The project team is in the process of developing an integrated assessment plan (IAP) that outlines the planned field demonstration testing. The plan also defines the data that needs to be collected to validate the original research proposal made to the DOE as part of receiving grant approval. While the OpenFMB framework in combination with various control architectures could address a wide range of technology combinations, the field demonstration will focus on a specific example of fault location isolation and service restoration (FLISR), solar photovoltaic (PV), and microgrids.

While system resilience is the ultimate goal of the GMLC RDS project, the utility industry has not yet coalesced around specific metrics for resiliency. Often, IEEE-1366 metrics for reliability are used as a proxy for resiliency. For the RDS project, the key indicator of resilience will be how long the critical end-use loads can be served. The field demonstration will exhibit this resiliency through increased operational flexibility, as measured by the following:

• Autonomy: Each segment on a distribution system will have the ability to support a level of autonomous operations, coordinated with the DMS
• Coordinated Control: DERs will be able to make local high speed decisions that will support the centralized systems that have access to a wider range of informatio
• Distributed DER Intelligence: DERs will be engaged as active elements to support the segment-based operation of the system
• Dynamic network configuration: The system is able to recognize, validate, and evaluate the specifications of new devices as well as compensate for those that cease to operate or communicate

By showing that distributed intelligence can provide reliable operations across all types of devices — regardless of communication protocols — the project aspires to enable the proliferation of edge capabilities on the distribution network while increasing its resiliency. The success of the field deployment and validation of resilience increases will drive adoption of OpenFMB on other circuits at Duke and contribute to other utilities embracing the OpenFMB framework in their operational control architectures.

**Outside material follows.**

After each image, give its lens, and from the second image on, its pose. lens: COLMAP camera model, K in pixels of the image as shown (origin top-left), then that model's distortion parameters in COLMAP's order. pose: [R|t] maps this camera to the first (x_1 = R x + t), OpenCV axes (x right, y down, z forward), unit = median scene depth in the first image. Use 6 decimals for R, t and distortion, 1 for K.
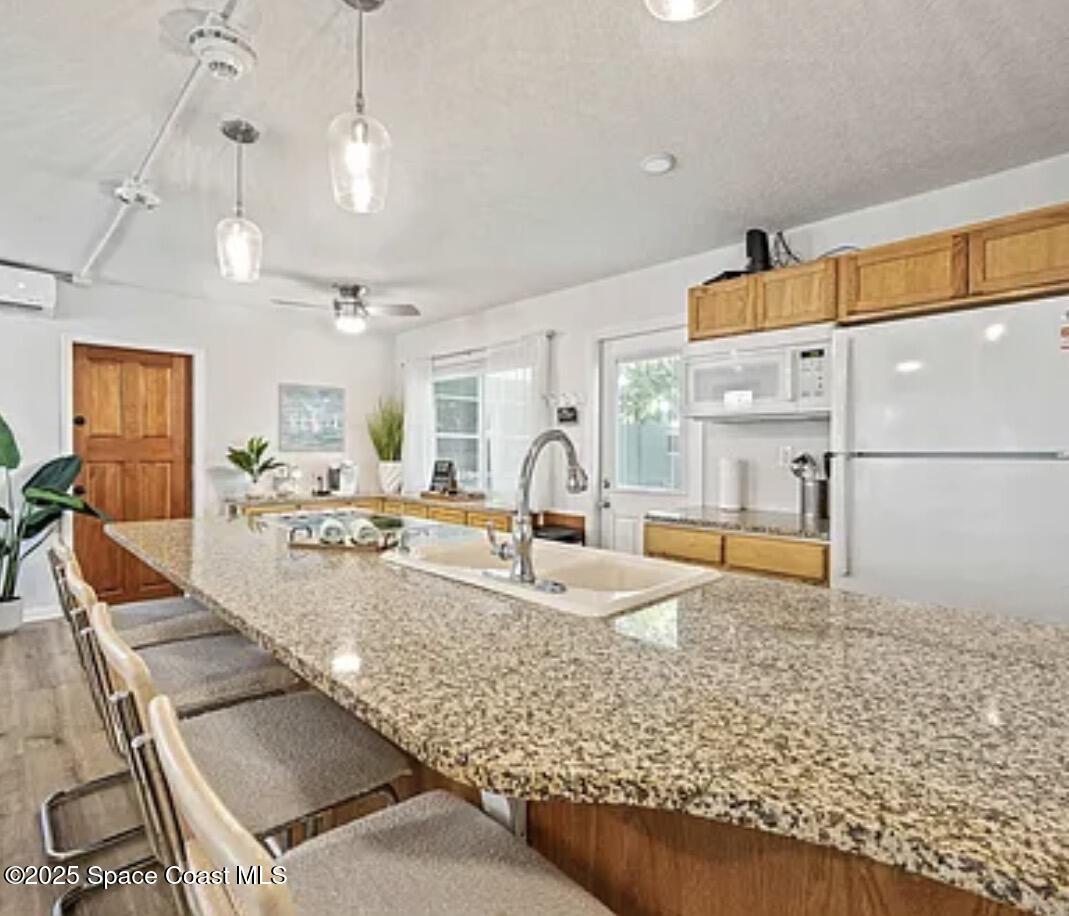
lens RADIAL K [[553.4, 0, 525.3], [0, 553.4, 448.8], [0, 0, 1]] dist [-0.001454, -0.001028]
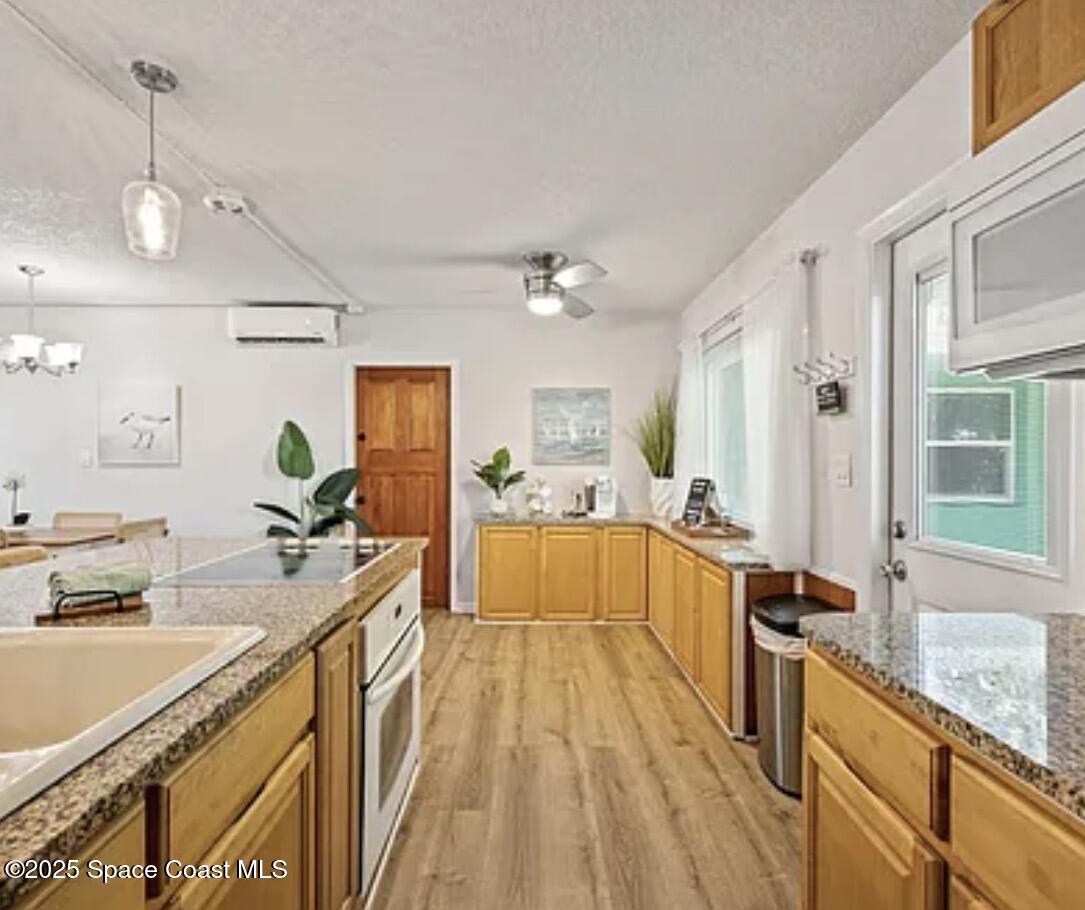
lens RADIAL K [[588.3, 0, 539.4], [0, 588.3, 470.2], [0, 0, 1]] dist [0.001650, 0.000574]
pose [[0.726381, 0.006778, -0.687259, 0.239413], [0.001695, 0.999931, 0.011653, 0.002425], [0.687290, -0.009629, 0.726319, 0.352300]]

OpenFMB Users Group Contributions
The OpenFMB UCA International Users Group (UCAIug) has conducted its work in parallel with the GMLC project. Additionally the North American Energy Standards Board (NAESB) successfully ratified the OpenFMB RMQ.26 standard, which was recently updated in January 2020 to incorporate enhancements in cyber security, publish/subscribe protocols, and interoperability best practices. Contact [email protected] to obtain the latest revision of the OpenFMB standard.

The UCA OpenFMB users group also has an active Use Case Subcommittee and Testing Subcommittee which contribute and govern open source artifacts. Some of these artifacts include a DER Circuit Segment Management Use Case, Gateway Test Procedure, and Publish-Subscribe Cyber Validation Test Procedure, which are all being incorporated into the GMLC project’s field validation plans. In addition to continuing efforts to support OpenFMB adoption in the utility industry, the UCAIug OpenFMB users group has plans to establish an OpenFMB testing and certification program. This program aims to qualify the first commercial OpenFMB accredited test lab next quarter, and to begin certification of early adopter OpenFMB compliant products.

Final Steps to Field Validation
While the IAP is being finalized, Duke is moving forward with procurement and deployment of devices such as automated reclosers and relays on impacted circuits. Duke is also planning to include a 5 MW/5 MWh battery as part of the Anderson Civic Center microgrid. This battery will be capable of providing grid services during normal conditions as well as back-up power to the Anderson Civic Center when in island mode due to emergency events. Once an interconnection agreement for the microgrid is in place, Duke can move forward with the remaining equipment installation.

The project team expects to finalize and approve the IAP in Q1 2021. Field validation testing can then begin and would be completed shortly after. All project results including findings from the field validation will then be compiled and reported to DOE by September 30, 2021.